Glossaire

Factur-X

Qu’est-ce que Factur-X ? Guide complet

À partir du 1er septembre 2026, toutes les entreprises françaises assujetties à la TVA doivent être en mesure de recevoir des factures électroniques au format Factur‑X ou dans l’un des autres formats structurés admis. Beaucoup pensent encore qu’envoyer un PDF par e-mail suffit. Ce n’est pas le cas. Ce standard hybride PDF/XML répond à des exigences techniques précises, et le maîtriser n’est plus une option pour les cabinets et leurs clients TPE/PME.

Ce guide explique concrètement ce qu’est Factur‑X, pourquoi il s’impose dans le paysage comptable français, comment il fonctionne techniquement, et surtout comment l’intégrer à vos flux de facturation avant les échéances réglementaires. Si vous cherchez une solution clé en main, MyUnisoft génère nativement des fichiers Factur‑X conformes depuis votre logiciel comptable, en tant que Plateforme Agréée, sans configuration complexe.

Ce que Factur‑X signifie vraiment (et pourquoi ce n’est pas juste un PDF amélioré)

Un standard franco-allemand né d’une nécessité commune

Factur‑X est un standard de facture électronique mixte, co-conçu en 2017 par le FNFE-MPE côté français et le FeRD côté allemand. Il constitue la première implémentation de la norme sémantique européenne EN 16931, ce qui lui confère une portée qui dépasse largement les frontières hexagonales. Son équivalent allemand, ZUGFeRD 2.5, est techniquement identique à Factur‑X 2.5 selon la documentation FNFE-MPE et FeRD : même structure, même contenu XML, même base normative. Cette convergence assure en principe une interopérabilité transfrontalière entre la France et l’Allemagne sans conversion de format, même si des différences mineures d’implémentation (nom de la pièce jointe, métadonnées) peuvent nécessiter des ajustements ponctuels.

La logique du format hybride : un document pour deux usages

La force de ce standard repose sur sa structure duale. D’un côté, un PDF lisible par l’humain, que le fournisseur, le client et le comptable peuvent consulter comme n’importe quelle facture. De l’autre, un fichier XML structuré embarqué à l’intérieur de ce même PDF, que les logiciels de comptabilité lisent et traitent automatiquement. Ce format hybride ne force pas à abandonner le document visuel : il y ajoute une couche machine qui rend l’automatisation possible. C’est exactement cette dualité qui en fait un outil adapté à la réalité des cabinets et des TPE/PME.

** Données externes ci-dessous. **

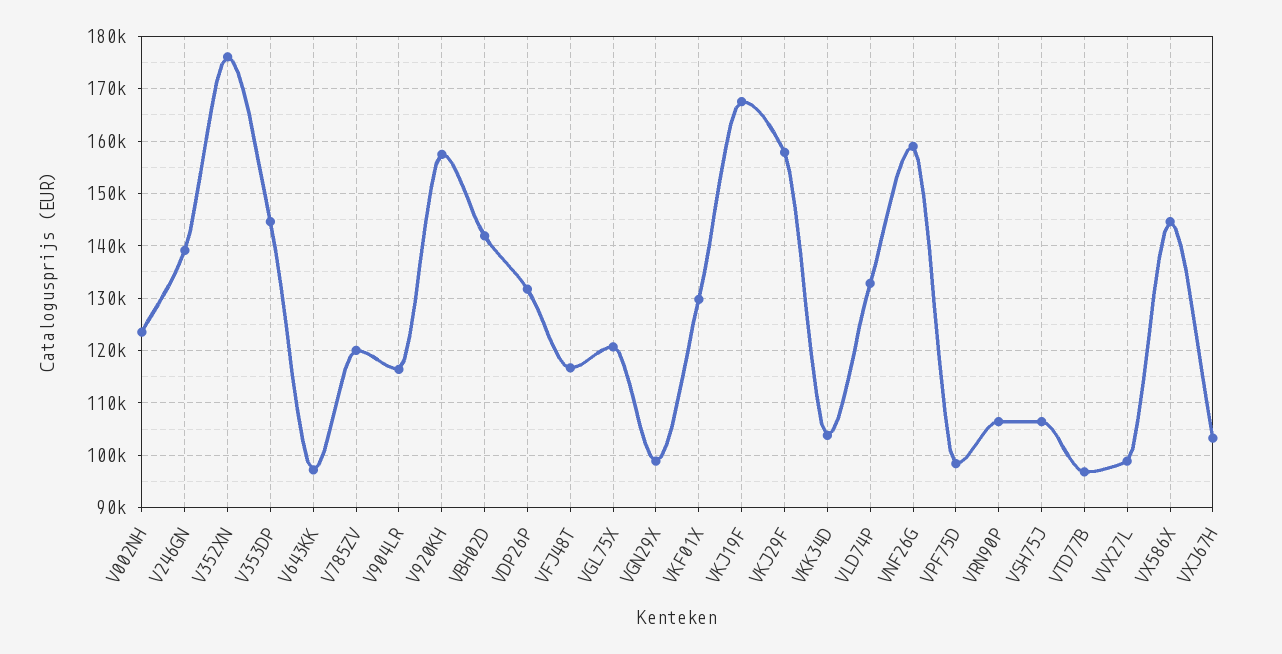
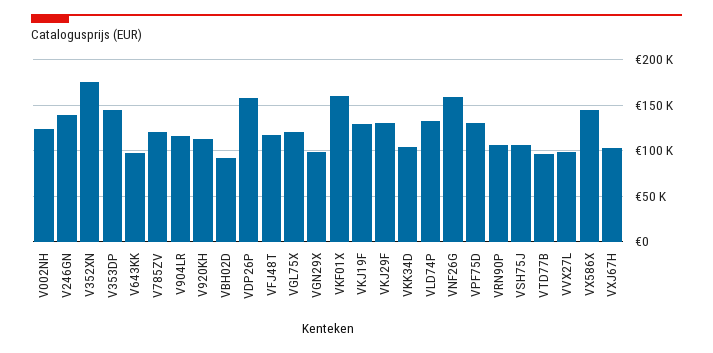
V920KH: 158000 -> 110000
VBH02D: 142000 -> 90000
VDP26P: 132000 -> 160000
VKF01X: 130000 -> 160000
VKJ19F: 168000 -> 130000
VKJ29F: 158000 -> 130000
VPF75D: 98000 -> 130000

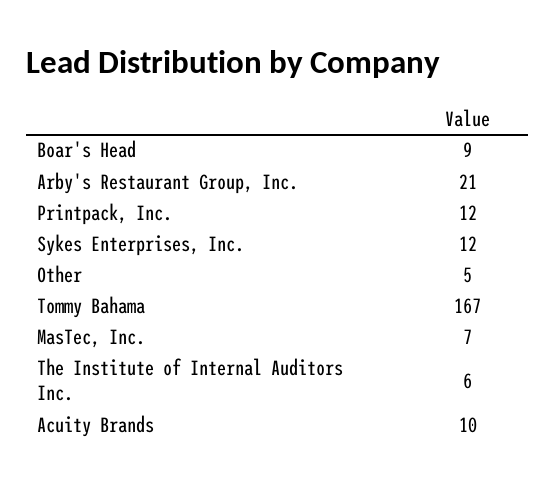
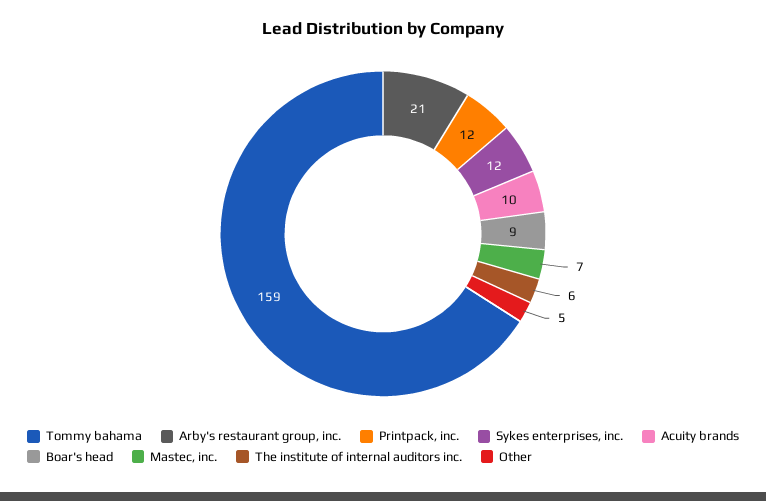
Tommy Bahama: 167 -> 159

Pourquoi ce n’est pas un simple PDF enrichi

Factur‑X repose sur le standard d’archivage PDF/A-3 (ISO 19005-3), ce qui impose des contraintes techniques très précises : polices intégralement embarquées, profils colorimétriques ICC dans l’OutputIntent, absence totale de JavaScript ou de chiffrement, et métadonnées XMP déclarant le profil de conformité utilisé. Le fichier XML est embarqué comme pièce jointe avec la relation AFRelationship=Alternative. Ce n’est pas une évolution cosmétique du PDF classique : c’est un format normé avec des règles strictes. Générer un fichier valide nécessite donc un outil adapté, pas simplement un logiciel de traitement de texte.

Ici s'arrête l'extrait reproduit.